Saved entries:
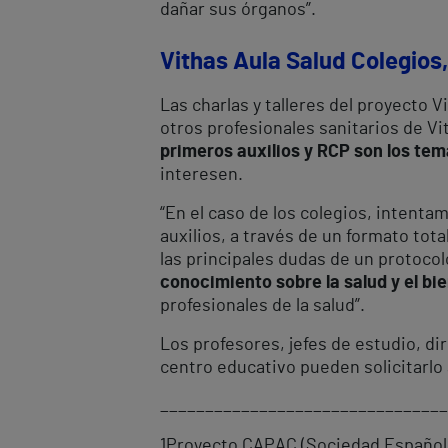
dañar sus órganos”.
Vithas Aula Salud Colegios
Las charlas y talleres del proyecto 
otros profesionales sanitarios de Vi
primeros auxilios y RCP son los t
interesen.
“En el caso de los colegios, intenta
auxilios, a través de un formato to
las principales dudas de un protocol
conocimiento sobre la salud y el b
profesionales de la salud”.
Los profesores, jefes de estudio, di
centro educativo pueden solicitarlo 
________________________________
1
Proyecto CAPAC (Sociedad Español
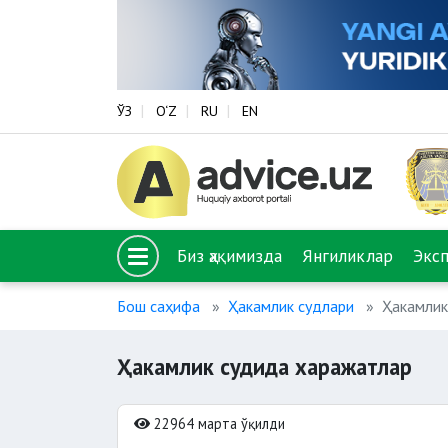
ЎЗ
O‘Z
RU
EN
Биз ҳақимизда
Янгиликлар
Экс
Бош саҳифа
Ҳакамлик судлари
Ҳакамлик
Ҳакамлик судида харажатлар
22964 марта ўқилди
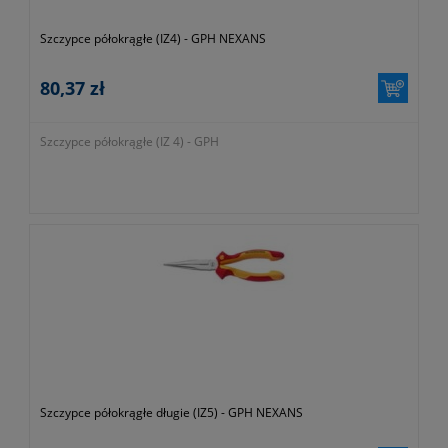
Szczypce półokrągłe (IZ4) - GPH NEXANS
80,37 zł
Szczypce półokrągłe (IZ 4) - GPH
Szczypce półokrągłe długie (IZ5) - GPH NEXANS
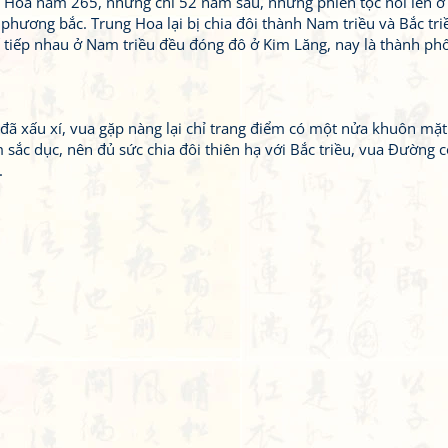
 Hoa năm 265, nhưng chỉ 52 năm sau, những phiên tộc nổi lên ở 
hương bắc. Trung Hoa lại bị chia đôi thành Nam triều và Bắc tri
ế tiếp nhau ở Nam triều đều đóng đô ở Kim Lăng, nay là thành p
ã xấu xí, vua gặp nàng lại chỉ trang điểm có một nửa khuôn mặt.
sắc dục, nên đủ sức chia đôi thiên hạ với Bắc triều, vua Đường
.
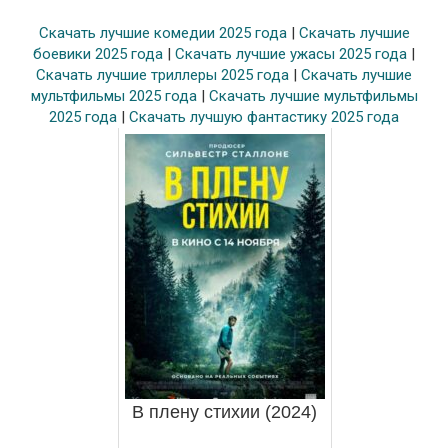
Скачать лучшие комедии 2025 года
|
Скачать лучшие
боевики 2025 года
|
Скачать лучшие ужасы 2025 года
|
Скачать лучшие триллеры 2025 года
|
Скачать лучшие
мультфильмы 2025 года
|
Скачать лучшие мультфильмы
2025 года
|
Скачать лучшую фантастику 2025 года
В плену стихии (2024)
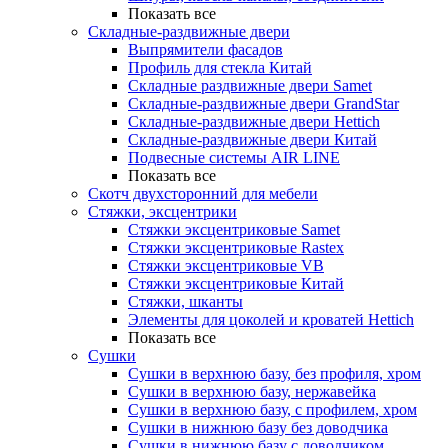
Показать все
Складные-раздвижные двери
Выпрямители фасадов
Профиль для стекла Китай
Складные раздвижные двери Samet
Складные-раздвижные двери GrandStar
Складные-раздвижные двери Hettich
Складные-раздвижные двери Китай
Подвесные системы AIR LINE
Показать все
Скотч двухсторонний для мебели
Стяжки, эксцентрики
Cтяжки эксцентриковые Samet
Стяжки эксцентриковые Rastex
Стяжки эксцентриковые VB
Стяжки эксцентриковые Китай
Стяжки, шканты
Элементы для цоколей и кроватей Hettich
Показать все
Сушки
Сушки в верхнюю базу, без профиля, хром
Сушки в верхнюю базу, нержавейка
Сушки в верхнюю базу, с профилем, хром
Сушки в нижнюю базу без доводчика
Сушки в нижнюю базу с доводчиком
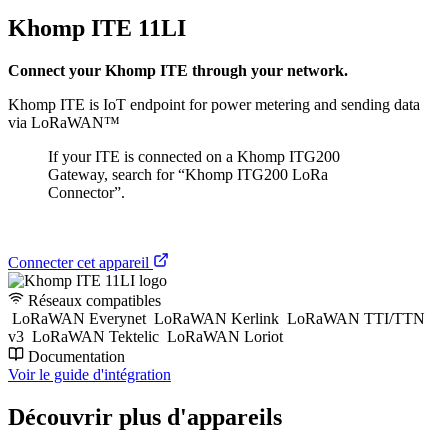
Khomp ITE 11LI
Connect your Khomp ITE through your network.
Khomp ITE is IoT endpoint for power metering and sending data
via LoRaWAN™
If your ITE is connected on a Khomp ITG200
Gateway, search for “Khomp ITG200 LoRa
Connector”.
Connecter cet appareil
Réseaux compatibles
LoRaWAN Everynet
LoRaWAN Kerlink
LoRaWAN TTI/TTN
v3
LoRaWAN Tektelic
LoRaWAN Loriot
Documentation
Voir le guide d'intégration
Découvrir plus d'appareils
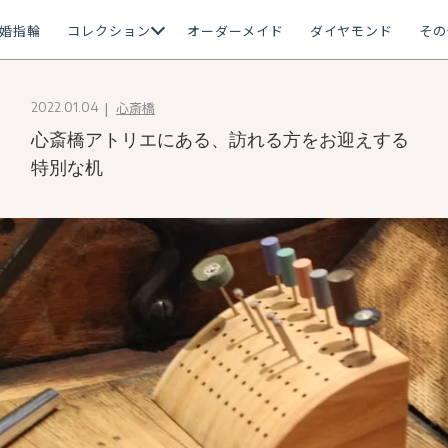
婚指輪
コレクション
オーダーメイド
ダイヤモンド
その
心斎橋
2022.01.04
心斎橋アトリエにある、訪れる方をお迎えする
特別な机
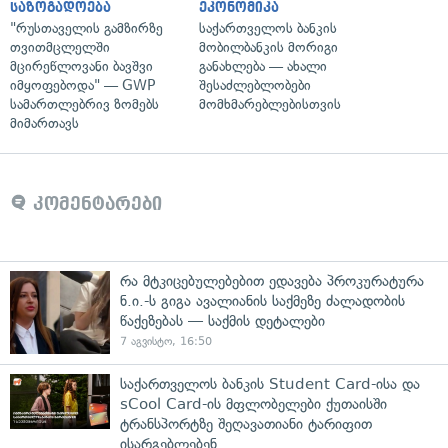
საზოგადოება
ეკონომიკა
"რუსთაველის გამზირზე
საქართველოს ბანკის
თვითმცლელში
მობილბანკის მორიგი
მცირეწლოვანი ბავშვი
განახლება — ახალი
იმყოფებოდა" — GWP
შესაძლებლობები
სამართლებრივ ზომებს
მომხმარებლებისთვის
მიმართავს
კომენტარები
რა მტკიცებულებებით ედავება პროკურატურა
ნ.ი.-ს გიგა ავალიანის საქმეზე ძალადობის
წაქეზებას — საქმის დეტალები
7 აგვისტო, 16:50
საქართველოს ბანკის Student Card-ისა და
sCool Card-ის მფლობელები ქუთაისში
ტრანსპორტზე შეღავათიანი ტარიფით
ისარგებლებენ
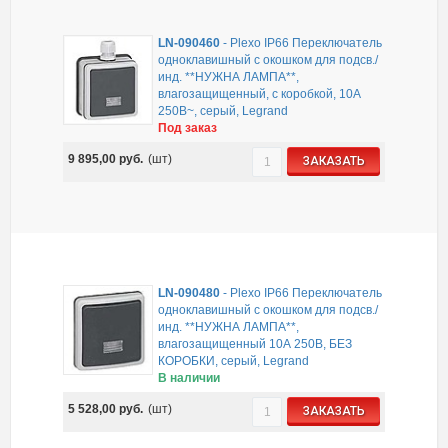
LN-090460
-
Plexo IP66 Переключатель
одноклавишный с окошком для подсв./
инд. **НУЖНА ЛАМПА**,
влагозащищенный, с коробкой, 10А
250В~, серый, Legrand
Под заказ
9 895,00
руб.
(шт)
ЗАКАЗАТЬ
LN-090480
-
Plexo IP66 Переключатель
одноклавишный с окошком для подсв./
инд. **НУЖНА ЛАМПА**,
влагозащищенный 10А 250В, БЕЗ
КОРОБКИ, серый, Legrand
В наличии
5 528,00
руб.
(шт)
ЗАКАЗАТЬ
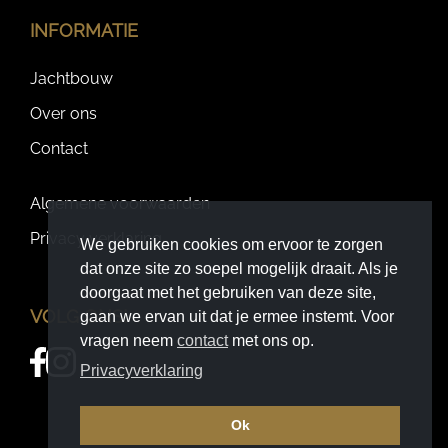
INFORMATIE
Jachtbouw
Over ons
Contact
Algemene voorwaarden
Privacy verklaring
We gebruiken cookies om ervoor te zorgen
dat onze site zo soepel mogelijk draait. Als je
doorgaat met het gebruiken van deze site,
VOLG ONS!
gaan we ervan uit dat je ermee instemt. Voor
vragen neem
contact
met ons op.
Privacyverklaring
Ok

...

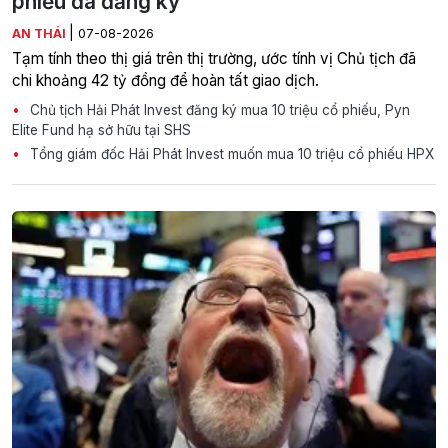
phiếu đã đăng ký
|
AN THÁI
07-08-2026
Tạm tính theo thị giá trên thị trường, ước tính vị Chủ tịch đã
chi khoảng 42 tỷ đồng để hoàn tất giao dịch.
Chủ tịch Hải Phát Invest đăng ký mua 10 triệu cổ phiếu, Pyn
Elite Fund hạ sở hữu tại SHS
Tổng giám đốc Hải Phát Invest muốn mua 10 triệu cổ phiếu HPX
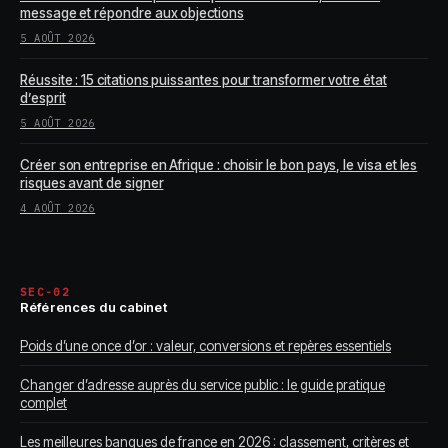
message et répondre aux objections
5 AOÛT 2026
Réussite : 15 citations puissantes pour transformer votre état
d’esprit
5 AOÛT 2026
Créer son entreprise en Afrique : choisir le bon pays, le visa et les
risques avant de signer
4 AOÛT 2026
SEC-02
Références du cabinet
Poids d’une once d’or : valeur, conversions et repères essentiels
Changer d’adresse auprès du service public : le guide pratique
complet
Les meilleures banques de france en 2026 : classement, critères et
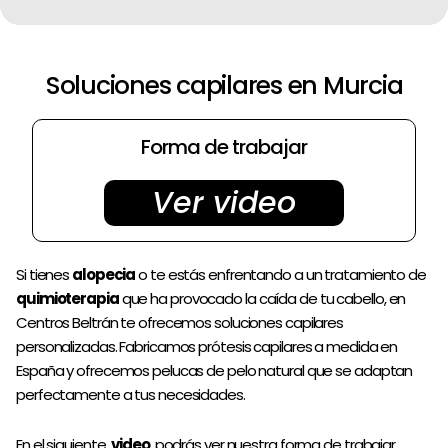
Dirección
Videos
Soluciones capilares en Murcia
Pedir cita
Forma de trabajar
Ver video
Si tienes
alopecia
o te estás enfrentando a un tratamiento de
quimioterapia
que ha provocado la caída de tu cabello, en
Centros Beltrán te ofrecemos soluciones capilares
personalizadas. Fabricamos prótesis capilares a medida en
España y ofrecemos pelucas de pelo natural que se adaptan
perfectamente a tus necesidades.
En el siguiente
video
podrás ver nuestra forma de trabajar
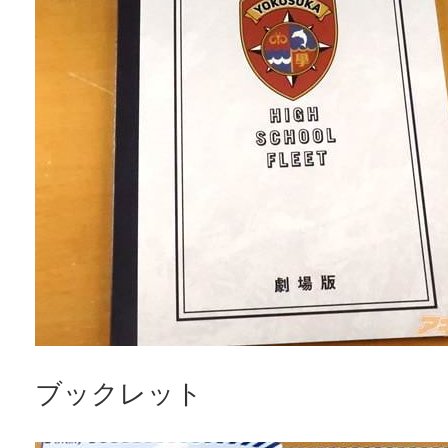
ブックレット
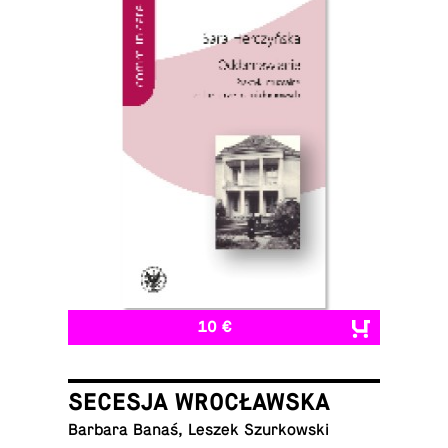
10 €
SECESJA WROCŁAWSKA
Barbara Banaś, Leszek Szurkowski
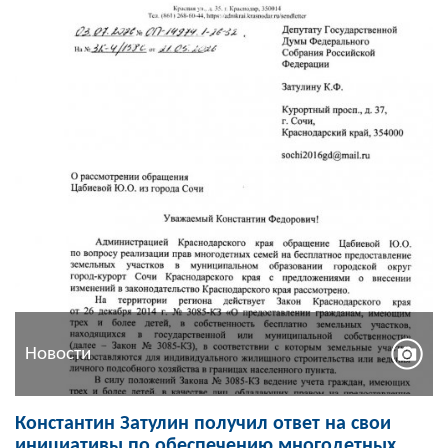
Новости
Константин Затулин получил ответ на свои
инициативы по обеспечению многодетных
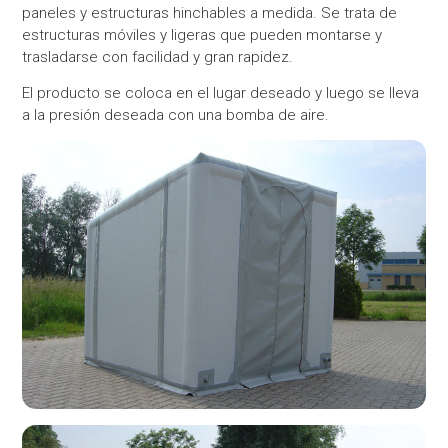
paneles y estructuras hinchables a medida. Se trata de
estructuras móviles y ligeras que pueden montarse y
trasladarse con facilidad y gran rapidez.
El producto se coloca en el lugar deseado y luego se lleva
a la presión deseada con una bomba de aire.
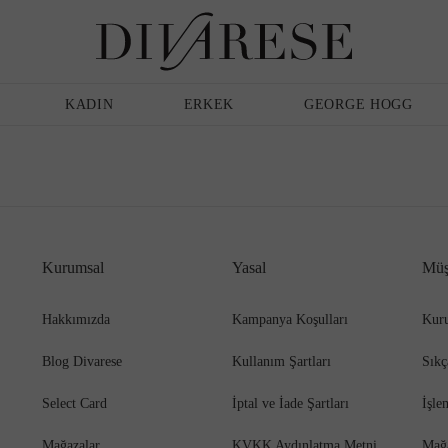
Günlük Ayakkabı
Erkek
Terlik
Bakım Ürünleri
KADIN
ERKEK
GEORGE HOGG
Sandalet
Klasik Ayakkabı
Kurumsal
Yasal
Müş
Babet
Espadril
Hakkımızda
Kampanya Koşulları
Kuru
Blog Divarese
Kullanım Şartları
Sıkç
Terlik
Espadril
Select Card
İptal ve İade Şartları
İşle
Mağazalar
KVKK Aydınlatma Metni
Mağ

==

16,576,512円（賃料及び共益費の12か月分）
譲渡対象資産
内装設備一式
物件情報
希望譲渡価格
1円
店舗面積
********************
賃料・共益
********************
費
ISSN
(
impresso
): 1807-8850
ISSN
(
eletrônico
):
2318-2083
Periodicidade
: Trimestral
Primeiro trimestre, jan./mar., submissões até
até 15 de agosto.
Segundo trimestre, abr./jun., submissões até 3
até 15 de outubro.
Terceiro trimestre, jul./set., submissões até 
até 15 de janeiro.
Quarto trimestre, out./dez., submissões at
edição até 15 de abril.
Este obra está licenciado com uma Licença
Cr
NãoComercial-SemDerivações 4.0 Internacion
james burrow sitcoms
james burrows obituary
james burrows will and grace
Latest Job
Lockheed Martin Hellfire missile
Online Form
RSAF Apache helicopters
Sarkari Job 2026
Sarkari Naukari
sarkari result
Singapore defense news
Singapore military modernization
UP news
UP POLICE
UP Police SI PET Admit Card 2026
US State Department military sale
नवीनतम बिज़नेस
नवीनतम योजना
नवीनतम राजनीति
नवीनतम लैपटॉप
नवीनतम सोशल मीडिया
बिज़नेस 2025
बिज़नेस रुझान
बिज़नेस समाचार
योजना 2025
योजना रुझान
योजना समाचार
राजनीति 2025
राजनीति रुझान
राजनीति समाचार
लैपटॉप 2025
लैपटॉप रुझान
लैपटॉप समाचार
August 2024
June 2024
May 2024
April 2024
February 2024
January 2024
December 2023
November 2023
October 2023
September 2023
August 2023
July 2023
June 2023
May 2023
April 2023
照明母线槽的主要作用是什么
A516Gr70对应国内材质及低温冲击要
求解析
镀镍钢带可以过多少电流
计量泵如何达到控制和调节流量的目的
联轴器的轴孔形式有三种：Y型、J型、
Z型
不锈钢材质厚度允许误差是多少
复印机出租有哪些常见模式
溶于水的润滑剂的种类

Problem: Gather each line from the listing that contains the string "NEXANS".

Problem solution:
Szczypce półokrągłe (IZ4) - GPH NEXANS
Szczypce półokrągłe długie (IZ5) - GPH NEXANS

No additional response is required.